Now you pour in a bottle of glue. The strands are now stuck together and form one giant network. No single strand can be separated without you injecting energy into the system by having to physically pull a strand apart from the rest.

This is what a crosslink is. It stabilises polymers into one network which makes them more robust and long lasting. It’s a very routine way of drug delivery on medical devices.

If we inject the drug into the ear with no crosslinked network, all of the sites for cell activation may be saturated and only 50% of the drug has been used. Some of those cells may not ‘take’ and form a new hair cell for whatever reason. The remaining unused drug is metabolised by the body and is basically waste.

Now, if we do the same with a crosslinked polymer gel. It releases the drug much slower - a timed release. This means a slow and steady stream of the drug is constantly available to any hair cell sites. If a site doesn’t take on day 1, maybe the drug release on day 2 will have more luck.

The polymer breaks down slowly with enzymatic action, hydrolysis and heat within the body and is eventually metabolised.

This gives you several days or weeks of drug release.

 

In honesty I don't know the chemistry of these delivery compounds.

I've completely switched off from all regeneration treatments as they are so far away now.
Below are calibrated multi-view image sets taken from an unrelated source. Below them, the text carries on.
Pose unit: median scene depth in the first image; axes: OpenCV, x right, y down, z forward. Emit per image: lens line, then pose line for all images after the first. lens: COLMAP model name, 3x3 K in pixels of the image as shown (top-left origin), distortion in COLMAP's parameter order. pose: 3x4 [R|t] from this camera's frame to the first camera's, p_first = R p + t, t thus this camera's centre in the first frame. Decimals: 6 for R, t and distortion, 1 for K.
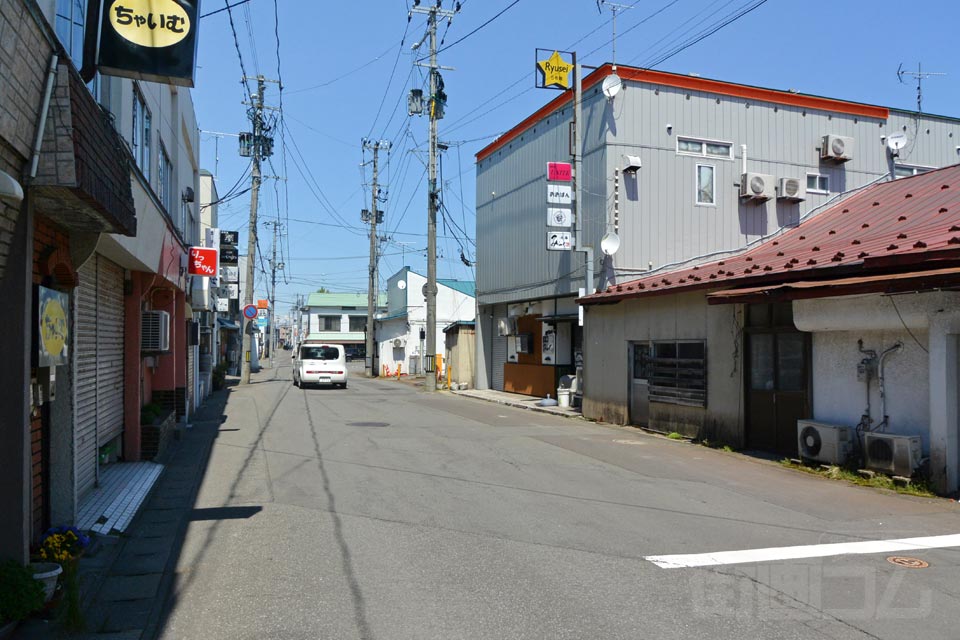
lens RADIAL K [[724.5, 0, 479.5], [0, 724.5, 326.8], [0, 0, 1]] dist [0.000211, -0.011058]
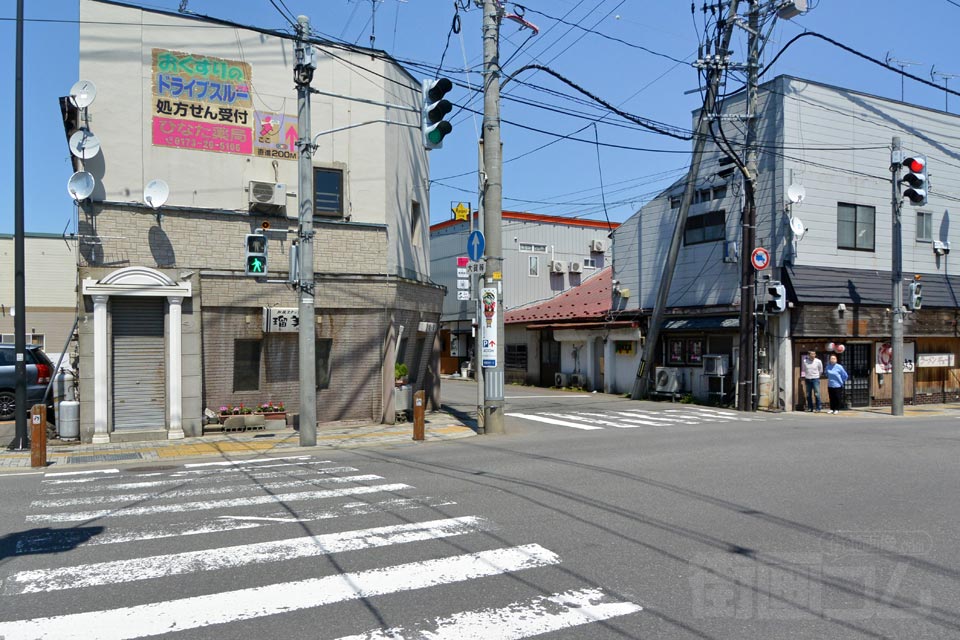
lens RADIAL K [[724.5, 0, 479.5], [0, 724.5, 326.8], [0, 0, 1]] dist [0.000211, -0.011058]
pose [[0.984479, -0.002705, 0.175479, -0.195748], [0.002626, 0.999996, 0.000683, -0.030102], [-0.175481, -0.000212, 0.984483, -0.986016]]
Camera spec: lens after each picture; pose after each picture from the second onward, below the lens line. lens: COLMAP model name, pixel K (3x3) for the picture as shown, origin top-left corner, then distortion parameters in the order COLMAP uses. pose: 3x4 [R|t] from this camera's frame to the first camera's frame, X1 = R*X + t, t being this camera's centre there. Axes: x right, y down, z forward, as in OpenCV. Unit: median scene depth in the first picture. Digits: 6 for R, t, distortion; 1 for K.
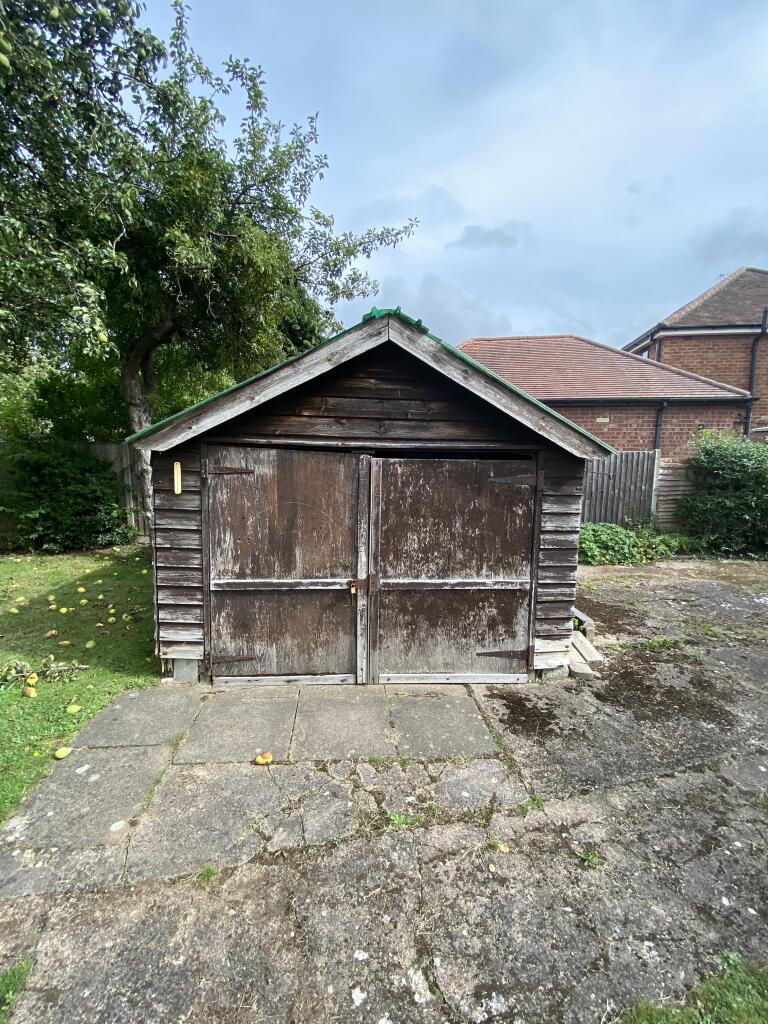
lens RADIAL K [[421.2, 0, 392.5], [0, 421.2, 511.1], [0, 0, 1]] dist [0.008547, -0.007449]
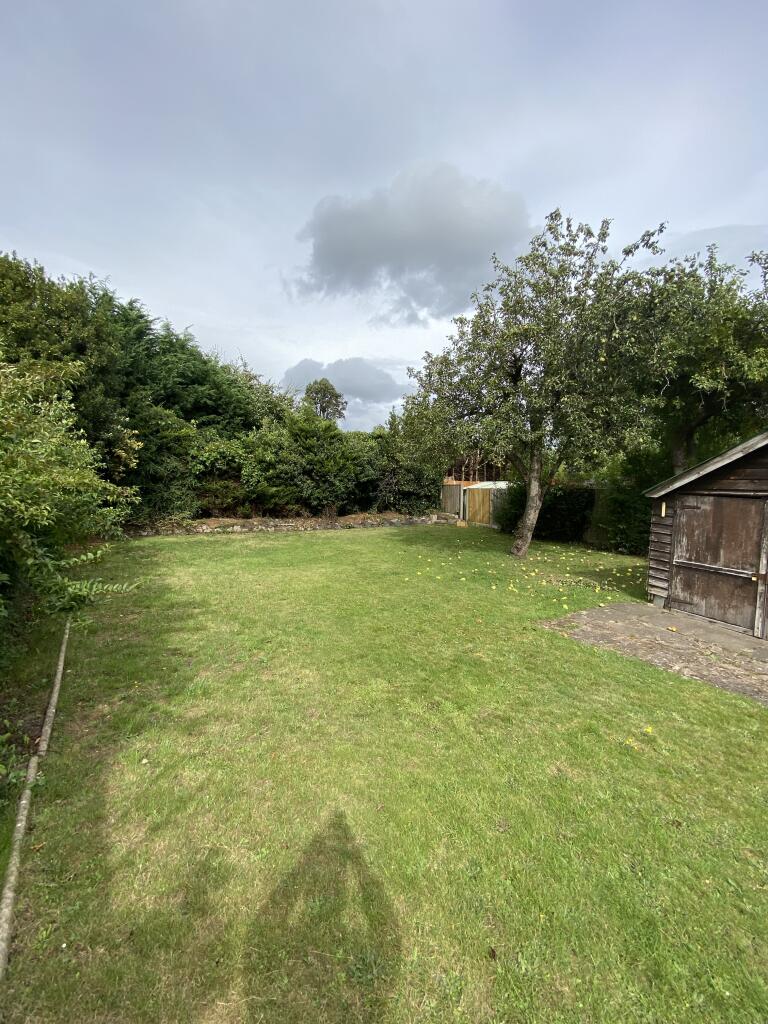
lens RADIAL K [[421.2, 0, 392.7], [0, 421.2, 507.9], [0, 0, 1]] dist [0.008547, -0.007449]
pose [[0.336122, 0.038116, -0.941047, 1.017545], [-0.130287, 0.991456, -0.006378, 0.105054], [0.932763, 0.124750, 0.338216, -0.990246]]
The idea of natural regeneration was magical thinking at this stage. Technology is miles ahead. Optical light cochlear implants in less than 10 years. Implants done by robots where most residual hearing is retained by the availability of otoprotective drugs. Hey, they are even working on vestibular implants.

Ultimately the regeneration treatments didn't work, no matter how you delivered them.

 

Vestibular implants? Optical light chochlear implants? Wow, never heard of this but it sounds cool.

Spiral Therapeutics may have something here but, as you said, it's so far away now.

 

Could Spiral Therapeutics be granted the same fast track designation for their hearing loss products as Frequency Therapeutics? I'm not sure how exactly this process works and what the requirements are.

 

I think they should be able to receive Fast Track designation as Otonomy had completed OTO-413 Phase 1 and 2A at the 0.3 mg dose with success and since Spiral Therapeutics bought OTO-413. It depends on whether they continue with the current delivery method or start back from Phase 1 with the new delivery method.

I wonder if it’s possible for the FDA to allow them to use the new delivery method in the Phase 2b trial instead of having to start from Phase 1. If they can’t, maybe with the Phase 1 trial they could recruit at least 100 patients and if that’s successful, maybe the FDA will allow them to go straight to Phase 3 but allow them to sell OTO-413 out in the market at the same time.